The bank posted a 14% increase in profits to £448million in the three months to September 30.

But RBS also took a £240m impairment charge, including £100m to reflect the “more uncertain economic outlook” in Britain ahead of Brexit.

Unimpressed investors sent the shares down around 5% in morning trade to 222p.

Shares in Barclays, HSBC and Lloyds were also hit off the back of the RBS update.

However, referring to Brexit, RBS boss Ross McEwan said that in a recent call with Prime Minister Theresa May the lender sensed a “more optimistic tone” than in the past.

Third quarter figures also showed that pre-tax operating profit was up 10% to £961m, but RBS also booked £200m in provisions to cover costs for the mis-selling of payment protection insurance (PPI) in the period.

It reflects higher-than-predicted complaints volumes following a Financial Conduct Authority advertising campaign featuring Arnold Schwarzenegger aimed at encouraging people to come forward before an August 2019 deadline.

RBS has made provisions totalling £5.3billion to date for PPI claims.

In total, RBS detailed £389m in third quarter conduct and litigation costs.

Mr McEwan added: “This is a good performance, set against a highly competitive market and an uncertain economic outlook.

RBS also said yesterday that it has secured approval from Dutch regulators to serve EU clients out of Amsterdam post-Brexit.

Also reporting third quarter results yesterday, the Spanish owner of crisis-hit TSB, Sabadell, revealed it had taken another £78m hit linked to the bank’s IT meltdown, which caused chaos for thousands of customers.

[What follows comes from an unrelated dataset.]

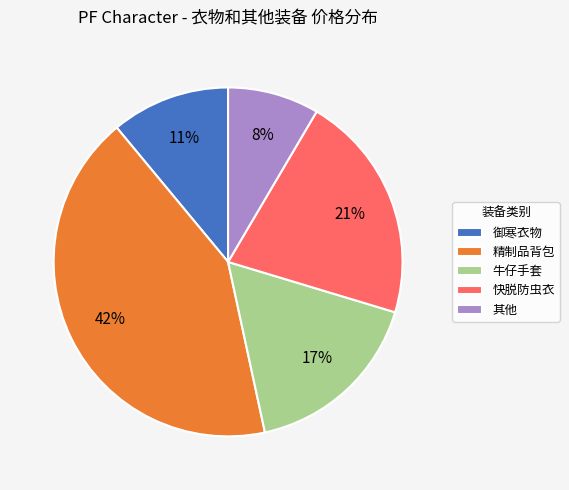

To the nearest percent, what is the average slice percentage?

20%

It comes on top of a £180m charge it booked in the second quarter. The extra costs contributed to Sabadell’s third quarter net profit sliding 37% – a drop of £113m.

In April, IT woes triggered by migration of customer data from former owner Lloyds’ system to a new one managed by Sabadell left up to 1.9 million users of TSB’s digital and mobile banking locked out of their accounts.